Write out, without any change, the lines in the material below that run from the line with "right shoulder: (302, 254)" through the line with "right wrist: (219, 220)", both included.
─── MATERIAL FOR THE TASK ───
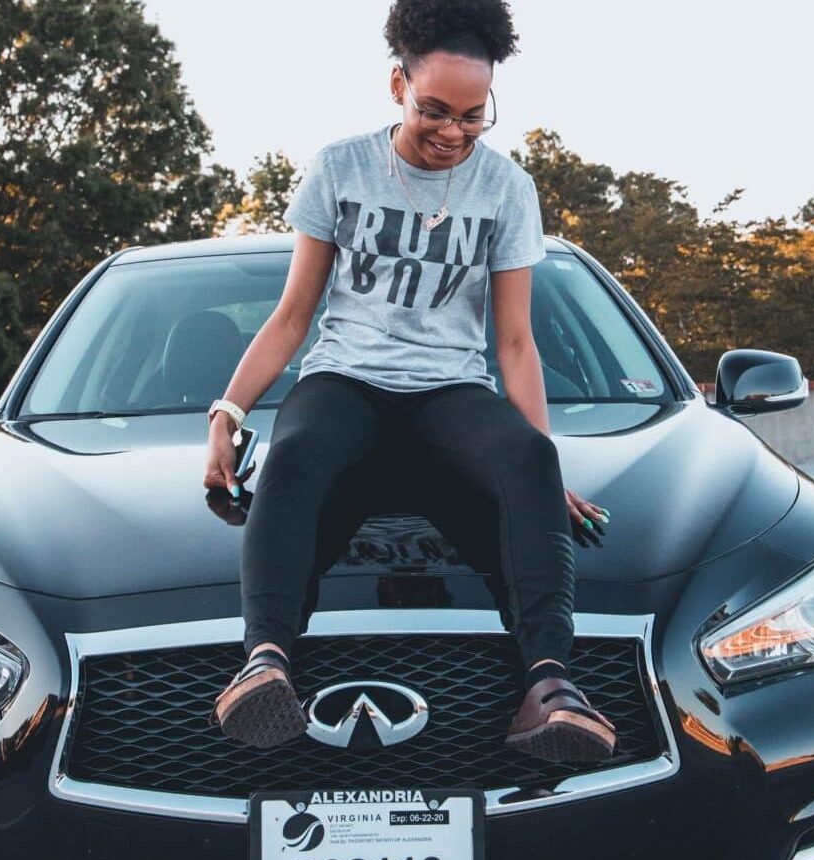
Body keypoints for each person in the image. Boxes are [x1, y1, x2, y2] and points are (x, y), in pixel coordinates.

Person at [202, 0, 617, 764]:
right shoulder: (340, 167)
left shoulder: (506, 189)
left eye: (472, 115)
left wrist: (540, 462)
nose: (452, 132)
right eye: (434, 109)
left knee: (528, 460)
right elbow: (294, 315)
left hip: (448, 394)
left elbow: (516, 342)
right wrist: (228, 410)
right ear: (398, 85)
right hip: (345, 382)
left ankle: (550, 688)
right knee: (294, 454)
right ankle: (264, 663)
───
─── MATERIAL FOR THE TASK ───
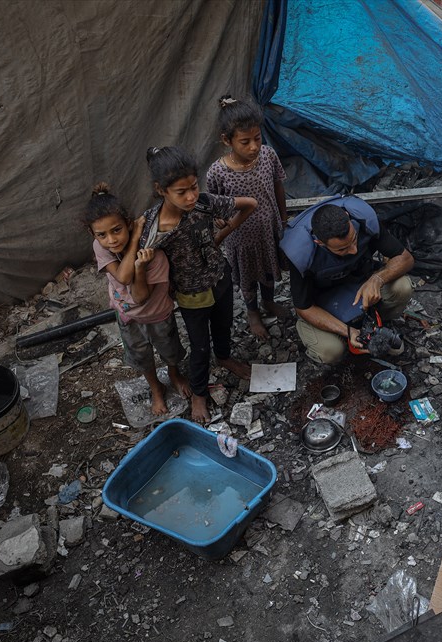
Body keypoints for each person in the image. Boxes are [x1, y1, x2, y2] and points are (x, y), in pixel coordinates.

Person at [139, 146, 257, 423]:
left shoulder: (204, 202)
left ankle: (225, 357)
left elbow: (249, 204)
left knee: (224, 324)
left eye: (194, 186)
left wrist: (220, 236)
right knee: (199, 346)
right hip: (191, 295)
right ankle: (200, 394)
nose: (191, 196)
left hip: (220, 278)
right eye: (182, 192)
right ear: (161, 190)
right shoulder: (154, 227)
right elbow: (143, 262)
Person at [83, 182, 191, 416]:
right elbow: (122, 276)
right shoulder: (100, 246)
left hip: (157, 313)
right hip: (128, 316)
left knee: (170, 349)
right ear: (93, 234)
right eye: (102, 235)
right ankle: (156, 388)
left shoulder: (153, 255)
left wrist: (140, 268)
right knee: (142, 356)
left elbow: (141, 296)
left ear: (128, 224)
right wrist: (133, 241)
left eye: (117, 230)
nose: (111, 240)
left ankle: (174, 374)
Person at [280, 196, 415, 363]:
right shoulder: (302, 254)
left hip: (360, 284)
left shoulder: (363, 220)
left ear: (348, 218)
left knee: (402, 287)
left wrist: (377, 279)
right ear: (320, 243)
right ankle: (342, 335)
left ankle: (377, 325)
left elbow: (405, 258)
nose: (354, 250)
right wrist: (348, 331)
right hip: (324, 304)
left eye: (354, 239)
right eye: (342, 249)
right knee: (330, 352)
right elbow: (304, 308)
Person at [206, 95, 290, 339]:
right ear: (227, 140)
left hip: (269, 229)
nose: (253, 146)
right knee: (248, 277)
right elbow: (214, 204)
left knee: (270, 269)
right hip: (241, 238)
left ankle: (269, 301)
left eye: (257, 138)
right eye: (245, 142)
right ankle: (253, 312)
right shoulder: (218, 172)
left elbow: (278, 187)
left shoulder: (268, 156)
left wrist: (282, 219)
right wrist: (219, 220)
───
**ANSWER SPACE**
right shoulder: (302, 254)
left hip: (360, 284)
left shoulder: (363, 220)
left ear: (348, 218)
left knee: (402, 287)
left wrist: (377, 279)
right ear: (320, 243)
right ankle: (342, 335)
left ankle: (377, 325)
left elbow: (405, 258)
nose: (354, 250)
right wrist: (348, 331)
right hip: (324, 304)
left eye: (354, 239)
right eye: (342, 249)
right knee: (330, 352)
right elbow: (304, 308)
Person at [206, 95, 290, 339]:
right ear: (227, 140)
left hip: (269, 229)
nose: (253, 146)
right knee: (248, 277)
right elbow: (214, 204)
left knee: (270, 269)
right hip: (241, 238)
left ankle: (269, 301)
left eye: (257, 138)
right eye: (245, 142)
right ankle: (253, 312)
right shoulder: (218, 172)
left elbow: (278, 187)
left shoulder: (268, 156)
left wrist: (282, 219)
right wrist: (219, 220)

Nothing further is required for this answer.